Esse texto foi escrito inspirado na música Folhetim, do Chico Buarque
Para ouvir enquanto lê, clique aqui
Se acaso a quiseres, chega cedo e marca
a hora, que talvez você conheça o relógio verde-neon que tem sobre seu
criado-mudo num quarto imundo que ela imunda de seus cheiros, dores, odores e
flores num apartamento sem número, endereço e morador de verdade, mas que tem
uma dessas camas que a gente quer ficar pra sempre mesmo sabendo que
"para-sempres" não cabem nesta história.
O relógio verde neon eu dei a ela
depois que voltei de uma dessas viagens chatas de trabalho, passava por uma
banquinha qualquer e achei tão brega e luminoso e inebriante como ela que
comprei e entreguei bem assim, nas suas mãos, como também tinha entregado meu
coração.
Mas ela cuida bem melhor do relógio,
que marca as horas dos dias que ela passou comigo e não passa mais.

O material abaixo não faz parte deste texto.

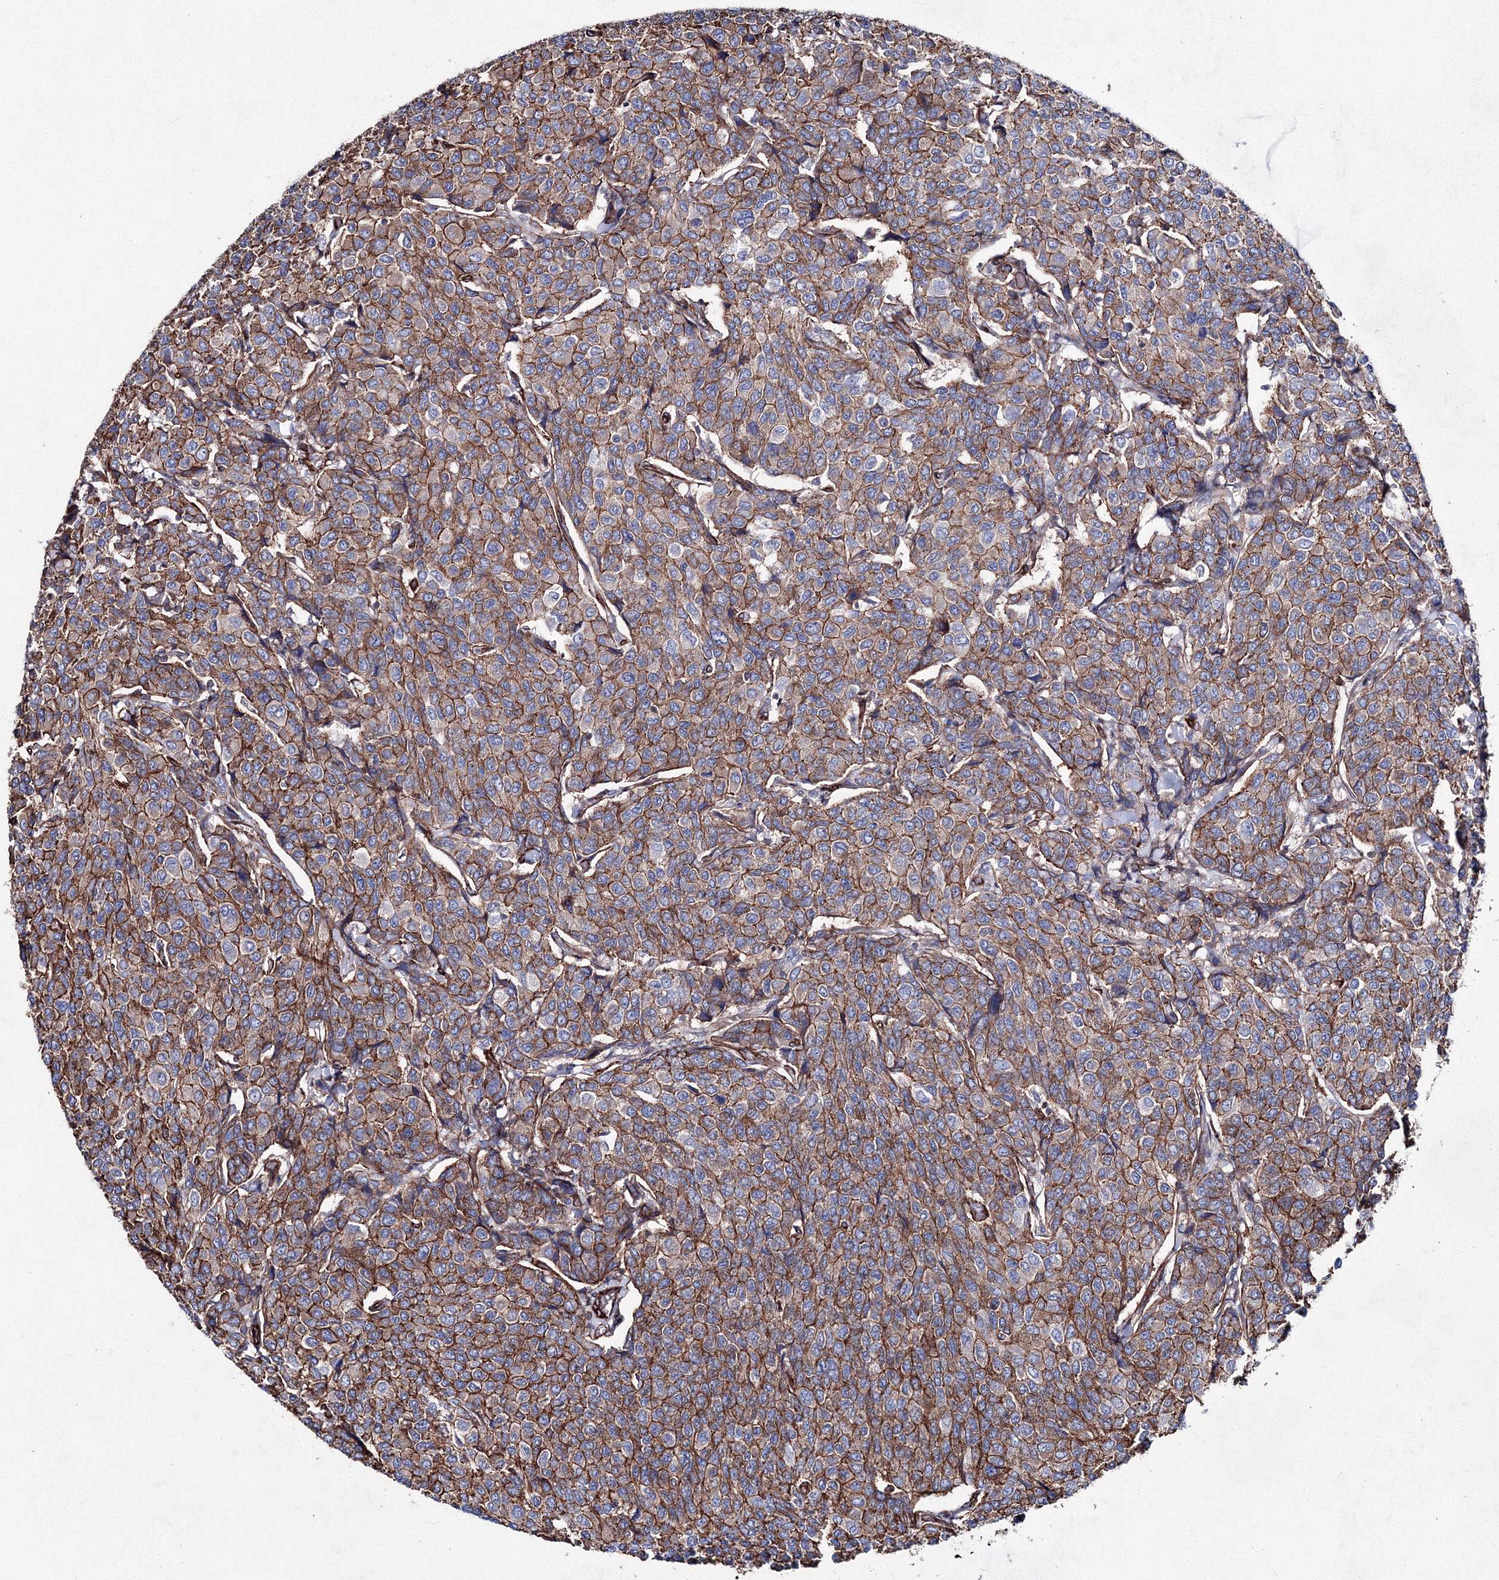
{"staining": {"intensity": "moderate", "quantity": ">75%", "location": "cytoplasmic/membranous"}, "tissue": "breast cancer", "cell_type": "Tumor cells", "image_type": "cancer", "snomed": [{"axis": "morphology", "description": "Duct carcinoma"}, {"axis": "topography", "description": "Breast"}], "caption": "A brown stain highlights moderate cytoplasmic/membranous positivity of a protein in human breast cancer (infiltrating ductal carcinoma) tumor cells. (IHC, brightfield microscopy, high magnification).", "gene": "ANKRD37", "patient": {"sex": "female", "age": 55}}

Se a quiseres, chega com carinho,
devagarzinho, ofereça um drink enquanto ela balança as pernas sedutoras
sentadas no balcão de um bar sem estrela enquanto bebe uma bebida muito ruim,
mas que ela adora. Ela gosta de coisas ruins e isso pode incluir mais uma noite
fracassada nos braços de um cara qualquer que ela não quer saber o nome nem o
telefone pra ligar no dia seguinte. Ela gosta de blues amargos, cafés
requentados, sorrisos fracos e de despedidas na calada da noite pra não
precisar ver seu olhar de
que-foi-que-eu-fiz-pra-você-não-querer-ficar-só-mais-um-pouquinho. Ela não
nasceu pra romance, camarada. Se a quiseres, a queira sem querer nenhum
compromisso para o dia seguinte. Que o dia seguinte é dela e de outro
possivelmente que ela tromba pelo caminho e carrega pela sua mão, em rotas que
ninguém mais escreve sobre o lençol de sua cama.
Mas não caia nos
sussurros-gemidos-ai-meu-deus-como-você-é-gostoso que ela vai te dizer enquanto
está sobre ela, nem nos ai-meu-deus-como-você-é-gostoso quando ela estiver
acima de você. Quando ela te prender com aquelas mãos, com as unhas ferinas
pintadas de vermelho, não deixe que ela te segure muito forte ou te fira
fisicamente. Já lhe será duro o bastante não saber lidar com as marcas que
ficarão em seu coração.
Se a quiseres, não a coloque num desses
pedestais porque de santa ela pouco tem, mas não a condene lá pro inferno, tá
bem? Que a pureza dela tá naquele olhar doce de menina que ela esconde com
sorrisos selvagens de batom vermelho e maquiagem de femme fatale. E se tu se
aventurar por esses lados nunca mais vai achar saída alguma pra sua vida.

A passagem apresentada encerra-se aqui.